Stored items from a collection
═══

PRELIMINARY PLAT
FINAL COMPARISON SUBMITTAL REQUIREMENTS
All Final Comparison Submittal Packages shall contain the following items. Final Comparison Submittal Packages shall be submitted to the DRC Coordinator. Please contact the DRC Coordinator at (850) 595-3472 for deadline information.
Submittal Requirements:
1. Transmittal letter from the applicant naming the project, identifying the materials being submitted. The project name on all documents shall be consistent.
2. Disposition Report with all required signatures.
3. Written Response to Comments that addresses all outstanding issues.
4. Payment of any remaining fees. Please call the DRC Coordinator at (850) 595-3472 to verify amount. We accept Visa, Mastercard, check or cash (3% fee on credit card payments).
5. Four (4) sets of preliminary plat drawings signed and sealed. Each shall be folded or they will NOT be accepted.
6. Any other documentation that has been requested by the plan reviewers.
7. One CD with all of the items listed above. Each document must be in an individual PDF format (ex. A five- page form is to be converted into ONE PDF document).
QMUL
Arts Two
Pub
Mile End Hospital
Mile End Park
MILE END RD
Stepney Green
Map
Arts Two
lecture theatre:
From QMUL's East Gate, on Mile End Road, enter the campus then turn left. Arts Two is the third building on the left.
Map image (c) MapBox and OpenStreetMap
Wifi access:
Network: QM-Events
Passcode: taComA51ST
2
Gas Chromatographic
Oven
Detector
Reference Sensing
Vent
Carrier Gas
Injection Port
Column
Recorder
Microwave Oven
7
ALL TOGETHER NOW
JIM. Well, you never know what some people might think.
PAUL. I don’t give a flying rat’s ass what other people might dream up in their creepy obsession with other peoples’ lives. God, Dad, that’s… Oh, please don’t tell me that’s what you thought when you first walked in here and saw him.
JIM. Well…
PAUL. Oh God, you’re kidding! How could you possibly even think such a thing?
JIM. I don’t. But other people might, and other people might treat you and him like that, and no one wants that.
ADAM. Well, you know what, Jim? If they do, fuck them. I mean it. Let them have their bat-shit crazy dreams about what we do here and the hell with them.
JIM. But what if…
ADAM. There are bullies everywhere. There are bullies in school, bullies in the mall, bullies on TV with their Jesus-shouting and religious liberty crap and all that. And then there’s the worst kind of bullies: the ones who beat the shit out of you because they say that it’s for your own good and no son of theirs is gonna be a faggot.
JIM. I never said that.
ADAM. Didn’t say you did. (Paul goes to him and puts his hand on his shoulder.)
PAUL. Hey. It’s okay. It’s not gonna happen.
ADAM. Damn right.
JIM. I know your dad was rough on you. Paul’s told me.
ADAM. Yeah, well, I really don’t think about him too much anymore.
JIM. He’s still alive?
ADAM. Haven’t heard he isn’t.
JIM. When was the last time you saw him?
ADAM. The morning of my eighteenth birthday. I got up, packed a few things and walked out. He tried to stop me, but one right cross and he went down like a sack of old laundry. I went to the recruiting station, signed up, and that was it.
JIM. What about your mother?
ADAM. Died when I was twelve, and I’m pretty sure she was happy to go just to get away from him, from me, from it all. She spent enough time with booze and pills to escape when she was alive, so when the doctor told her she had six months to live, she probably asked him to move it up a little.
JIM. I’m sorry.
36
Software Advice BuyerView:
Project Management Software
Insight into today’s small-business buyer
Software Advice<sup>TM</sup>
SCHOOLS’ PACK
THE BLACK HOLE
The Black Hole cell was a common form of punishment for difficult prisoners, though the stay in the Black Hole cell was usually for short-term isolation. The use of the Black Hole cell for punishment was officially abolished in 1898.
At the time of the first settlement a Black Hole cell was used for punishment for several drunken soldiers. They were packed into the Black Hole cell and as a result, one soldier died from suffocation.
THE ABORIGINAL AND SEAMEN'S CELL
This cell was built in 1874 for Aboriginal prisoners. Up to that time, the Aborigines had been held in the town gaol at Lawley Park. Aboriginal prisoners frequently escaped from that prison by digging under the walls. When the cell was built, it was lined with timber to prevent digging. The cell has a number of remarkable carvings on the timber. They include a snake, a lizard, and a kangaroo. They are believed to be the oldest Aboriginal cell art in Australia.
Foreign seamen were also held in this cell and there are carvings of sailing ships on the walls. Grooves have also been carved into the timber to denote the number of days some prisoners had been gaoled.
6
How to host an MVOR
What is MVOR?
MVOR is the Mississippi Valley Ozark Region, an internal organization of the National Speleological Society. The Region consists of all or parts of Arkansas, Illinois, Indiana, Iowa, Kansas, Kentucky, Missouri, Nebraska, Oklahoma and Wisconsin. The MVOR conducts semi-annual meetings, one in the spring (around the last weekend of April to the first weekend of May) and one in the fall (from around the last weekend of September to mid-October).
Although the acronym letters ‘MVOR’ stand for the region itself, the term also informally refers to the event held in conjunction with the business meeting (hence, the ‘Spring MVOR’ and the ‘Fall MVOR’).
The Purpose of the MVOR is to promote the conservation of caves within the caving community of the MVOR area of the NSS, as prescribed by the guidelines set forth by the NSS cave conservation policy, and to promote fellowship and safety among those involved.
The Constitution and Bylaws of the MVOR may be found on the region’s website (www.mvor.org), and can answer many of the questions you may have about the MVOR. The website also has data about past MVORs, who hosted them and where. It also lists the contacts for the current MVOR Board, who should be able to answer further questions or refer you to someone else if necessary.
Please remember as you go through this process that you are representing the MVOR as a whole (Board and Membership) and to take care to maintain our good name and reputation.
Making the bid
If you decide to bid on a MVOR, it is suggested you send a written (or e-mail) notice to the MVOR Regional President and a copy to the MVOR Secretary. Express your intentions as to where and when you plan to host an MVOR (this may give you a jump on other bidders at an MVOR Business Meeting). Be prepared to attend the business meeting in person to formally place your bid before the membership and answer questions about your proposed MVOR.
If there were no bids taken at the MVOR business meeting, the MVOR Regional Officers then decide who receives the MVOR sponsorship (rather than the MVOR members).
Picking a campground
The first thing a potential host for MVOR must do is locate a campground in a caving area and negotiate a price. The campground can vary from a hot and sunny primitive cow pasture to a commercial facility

═══

__ACTIVITY__:
The lines above are to be retyped exactly, with none omitted.

__TASK ANSWER__:
PRELIMINARY PLAT
FINAL COMPARISON SUBMITTAL REQUIREMENTS
All Final Comparison Submittal Packages shall contain the following items. Final Comparison Submittal Packages shall be submitted to the DRC Coordinator. Please contact the DRC Coordinator at (850) 595-3472 for deadline information.
Submittal Requirements:
1. Transmittal letter from the applicant naming the project, identifying the materials being submitted. The project name on all documents shall be consistent.
2. Disposition Report with all required signatures.
3. Written Response to Comments that addresses all outstanding issues.
4. Payment of any remaining fees. Please call the DRC Coordinator at (850) 595-3472 to verify amount. We accept Visa, Mastercard, check or cash (3% fee on credit card payments).
5. Four (4) sets of preliminary plat drawings signed and sealed. Each shall be folded or they will NOT be accepted.
6. Any other documentation that has been requested by the plan reviewers.
7. One CD with all of the items listed above. Each document must be in an individual PDF format (ex. A five- page form is to be converted into ONE PDF document).
QMUL
Arts Two
Pub
Mile End Hospital
Mile End Park
MILE END RD
Stepney Green
Map
Arts Two
lecture theatre:
From QMUL's East Gate, on Mile End Road, enter the campus then turn left. Arts Two is the third building on the left.
Map image (c) MapBox and OpenStreetMap
Wifi access:
Network: QM-Events
Passcode: taComA51ST
2
Gas Chromatographic
Oven
Detector
Reference Sensing
Vent
Carrier Gas
Injection Port
Column
Recorder
Microwave Oven
7
ALL TOGETHER NOW
JIM. Well, you never know what some people might think.
PAUL. I don’t give a flying rat’s ass what other people might dream up in their creepy obsession with other peoples’ lives. God, Dad, that’s… Oh, please don’t tell me that’s what you thought when you first walked in here and saw him.
JIM. Well…
PAUL. Oh God, you’re kidding! How could you possibly even think such a thing?
JIM. I don’t. But other people might, and other people might treat you and him like that, and no one wants that.
ADAM. Well, you know what, Jim? If they do, fuck them. I mean it. Let them have their bat-shit crazy dreams about what we do here and the hell with them.
JIM. But what if…
ADAM. There are bullies everywhere. There are bullies in school, bullies in the mall, bullies on TV with their Jesus-shouting and religious liberty crap and all that. And then there’s the worst kind of bullies: the ones who beat the shit out of you because they say that it’s for your own good and no son of theirs is gonna be a faggot.
JIM. I never said that.
ADAM. Didn’t say you did. (Paul goes to him and puts his hand on his shoulder.)
PAUL. Hey. It’s okay. It’s not gonna happen.
ADAM. Damn right.
JIM. I know your dad was rough on you. Paul’s told me.
ADAM. Yeah, well, I really don’t think about him too much anymore.
JIM. He’s still alive?
ADAM. Haven’t heard he isn’t.
JIM. When was the last time you saw him?
ADAM. The morning of my eighteenth birthday. I got up, packed a few things and walked out. He tried to stop me, but one right cross and he went down like a sack of old laundry. I went to the recruiting station, signed up, and that was it.
JIM. What about your mother?
ADAM. Died when I was twelve, and I’m pretty sure she was happy to go just to get away from him, from me, from it all. She spent enough time with booze and pills to escape when she was alive, so when the doctor told her she had six months to live, she probably asked him to move it up a little.
JIM. I’m sorry.
36
Software Advice BuyerView:
Project Management Software
Insight into today’s small-business buyer
Software Advice<sup>TM</sup>
SCHOOLS’ PACK
THE BLACK HOLE
The Black Hole cell was a common form of punishment for difficult prisoners, though the stay in the Black Hole cell was usually for short-term isolation. The use of the Black Hole cell for punishment was officially abolished in 1898.
At the time of the first settlement a Black Hole cell was used for punishment for several drunken soldiers. They were packed into the Black Hole cell and as a result, one soldier died from suffocation.
THE ABORIGINAL AND SEAMEN'S CELL
This cell was built in 1874 for Aboriginal prisoners. Up to that time, the Aborigines had been held in the town gaol at Lawley Park. Aboriginal prisoners frequently escaped from that prison by digging under the walls. When the cell was built, it was lined with timber to prevent digging. The cell has a number of remarkable carvings on the timber. They include a snake, a lizard, and a kangaroo. They are believed to be the oldest Aboriginal cell art in Australia.
Foreign seamen were also held in this cell and there are carvings of sailing ships on the walls. Grooves have also been carved into the timber to denote the number of days some prisoners had been gaoled.
6
How to host an MVOR
What is MVOR?
MVOR is the Mississippi Valley Ozark Region, an internal organization of the National Speleological Society. The Region consists of all or parts of Arkansas, Illinois, Indiana, Iowa, Kansas, Kentucky, Missouri, Nebraska, Oklahoma and Wisconsin. The MVOR conducts semi-annual meetings, one in the spring (around the last weekend of April to the first weekend of May) and one in the fall (from around the last weekend of September to mid-October).
Although the acronym letters ‘MVOR’ stand for the region itself, the term also informally refers to the event held in conjunction with the business meeting (hence, the ‘Spring MVOR’ and the ‘Fall MVOR’).
The Purpose of the MVOR is to promote the conservation of caves within the caving community of the MVOR area of the NSS, as prescribed by the guidelines set forth by the NSS cave conservation policy, and to promote fellowship and safety among those involved.
The Constitution and Bylaws of the MVOR may be found on the region’s website (www.mvor.org), and can answer many of the questions you may have about the MVOR. The website also has data about past MVORs, who hosted them and where. It also lists the contacts for the current MVOR Board, who should be able to answer further questions or refer you to someone else if necessary.
Please remember as you go through this process that you are representing the MVOR as a whole (Board and Membership) and to take care to maintain our good name and reputation.
Making the bid
If you decide to bid on a MVOR, it is suggested you send a written (or e-mail) notice to the MVOR Regional President and a copy to the MVOR Secretary. Express your intentions as to where and when you plan to host an MVOR (this may give you a jump on other bidders at an MVOR Business Meeting). Be prepared to attend the business meeting in person to formally place your bid before the membership and answer questions about your proposed MVOR.
If there were no bids taken at the MVOR business meeting, the MVOR Regional Officers then decide who receives the MVOR sponsorship (rather than the MVOR members).
Picking a campground
The first thing a potential host for MVOR must do is locate a campground in a caving area and negotiate a price. The campground can vary from a hot and sunny primitive cow pasture to a commercial facility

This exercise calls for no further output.